High Temperature Creep and Fatigue Deformation and Mechanisms of Alloy 800H Weldments Using Different Filler Materials

Alloy 800H is one of a few code-qualified materials for fabricating in-core and out-of-core components operating in High Temperature Gas-Cooled Reactors (HTGRs), e.g., reactivity control rods and intermediate heat exchangers. Welding processes will be required for assembly of the reactor components, and the high temperature deformation behaviours of the weldments must be understood because of the heterogeneity in material properties and microstructure between the weld and base metals. At temperatures higher than 400 °C, the high temperature creep rupture resistance of the Alloy 800H weldments significantly decreases when a commonly-used filler material, such as Inconel 82, is used.

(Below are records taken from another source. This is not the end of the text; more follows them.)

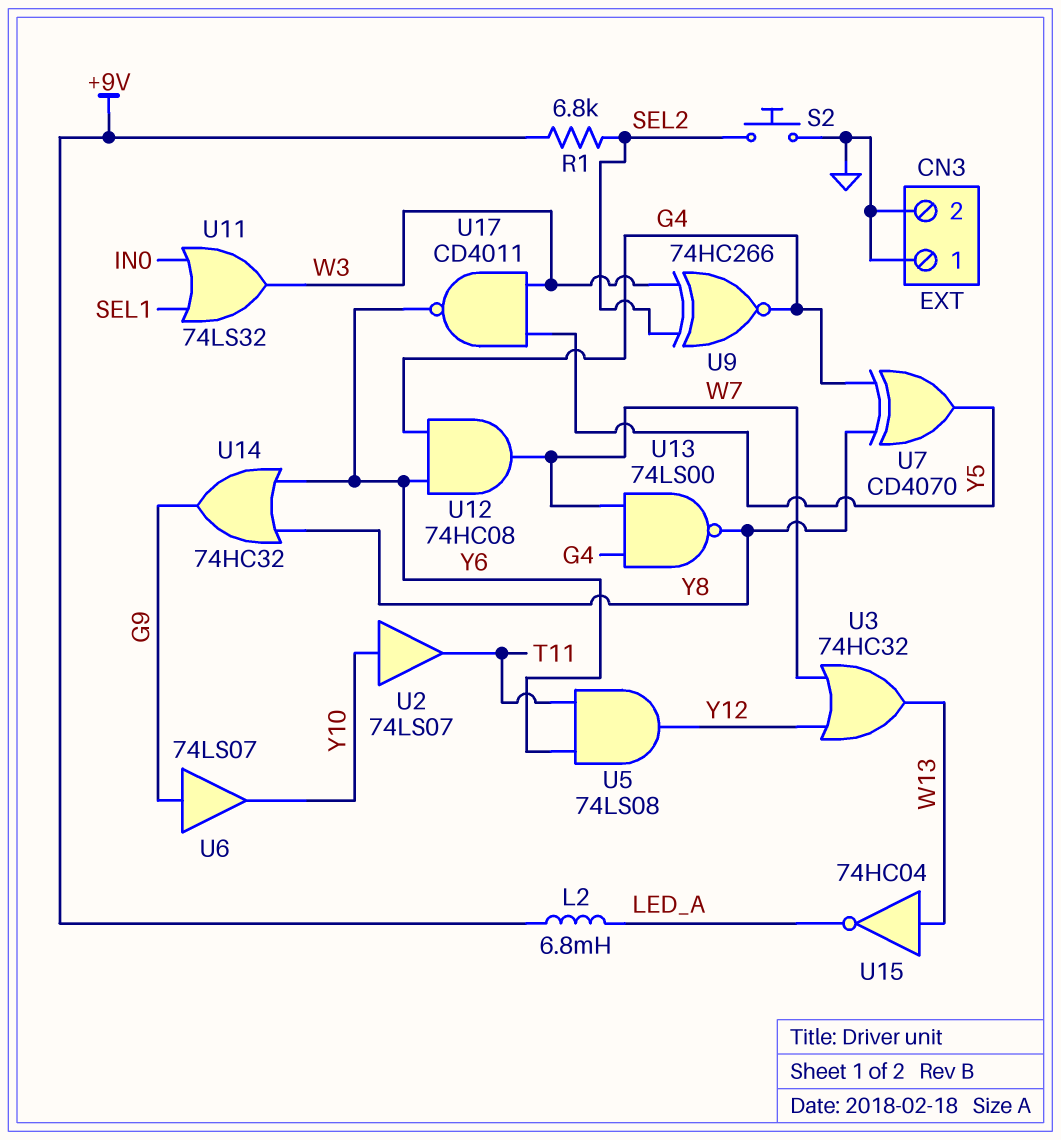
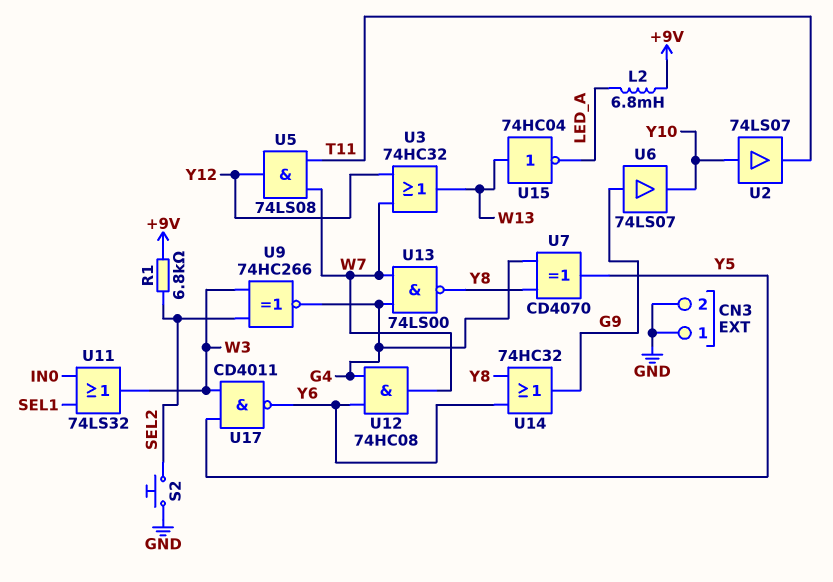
U5: AND 74LS08 (in T11, in Y6, out Y12) -> AND 74LS08 (in T11, in W7, out Y12)

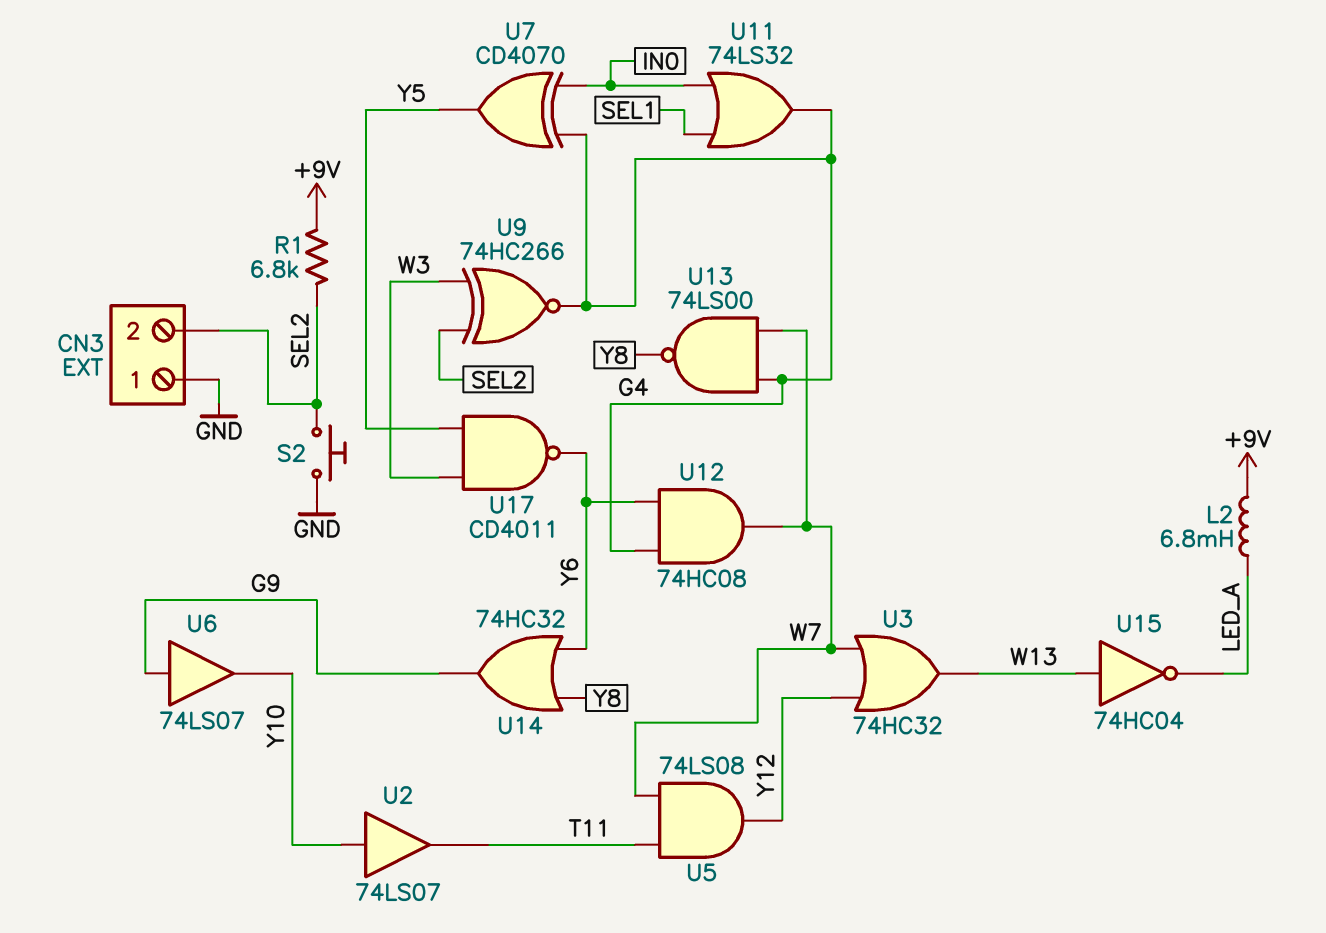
CN3 pin 2: GND -> SEL2
U7: XOR CD4070 (in G4, in Y8, out Y5) -> XOR CD4070 (in G4, in IN0, out Y5)
U11: OR 74LS32 (in IN0, in SEL1, out W3) -> OR 74LS32 (in IN0, in SEL1, out G4)

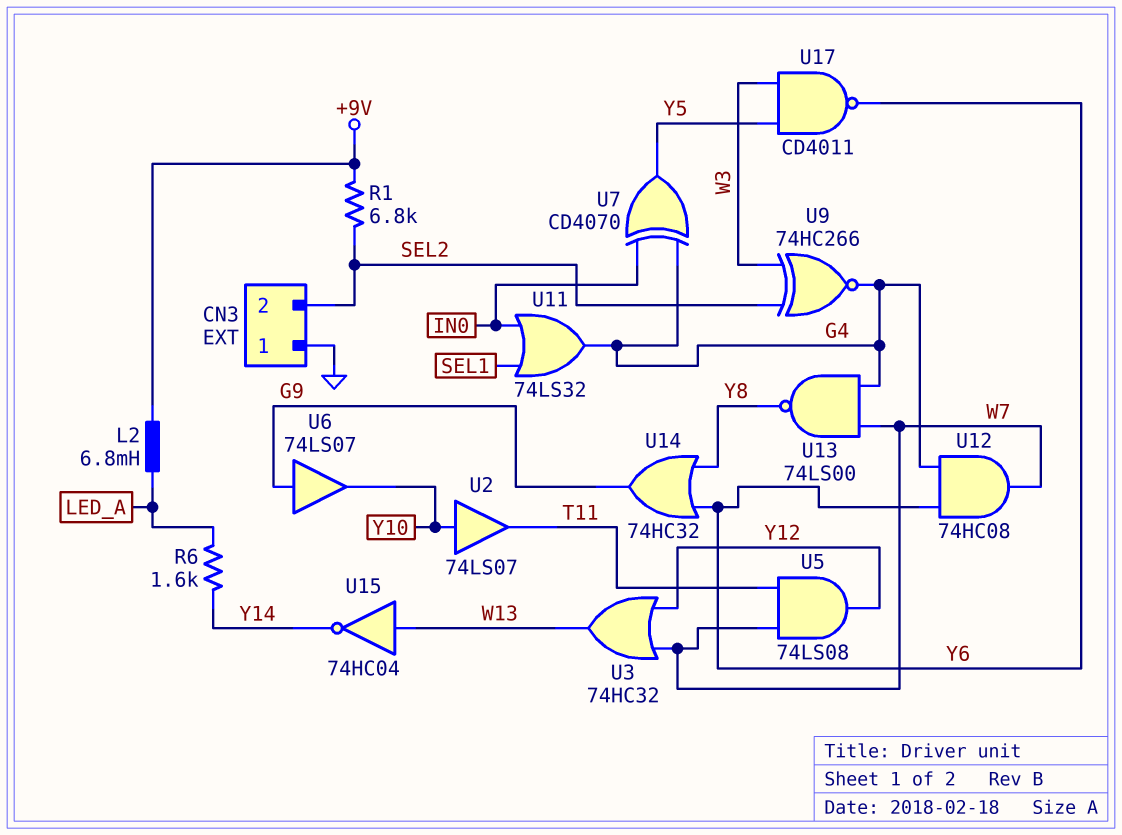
R6: none -> 1.6k (LED_A, Y14)
S2: button (GND, SEL2) -> none
U15: NOT 74HC04 (in W13, out LED_A) -> NOT 74HC04 (in W13, out Y14)

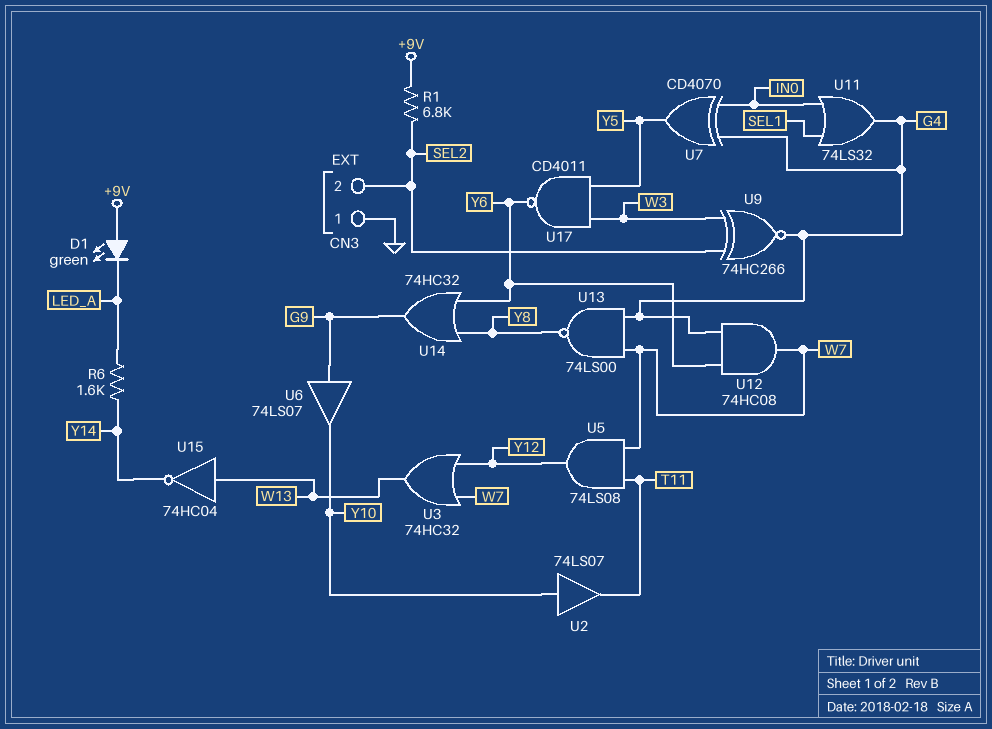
D1: none -> LED green (A +9V, K LED_A)
L2: 6.8mH (+9V, LED_A) -> none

In this study, alternative filler materials including Haynes 230, Inconel 625, Inconel 617, Inconel 82, and SS 316L were selected to join Alloy 800H using the gas tungsten arc welding (GTAW) technique. High temperature tensile, creep and low cycle fatigue (LCF) tests of the weldments were performed and compared at different stress conditions and strain amplitudes at 760°C. The post-test microstructures were characterized, and the microstructure evolution was analysed. The mechanisms that control the creep and LCF deformation, creep rupture and fatigue life, and associated substructures were investigated.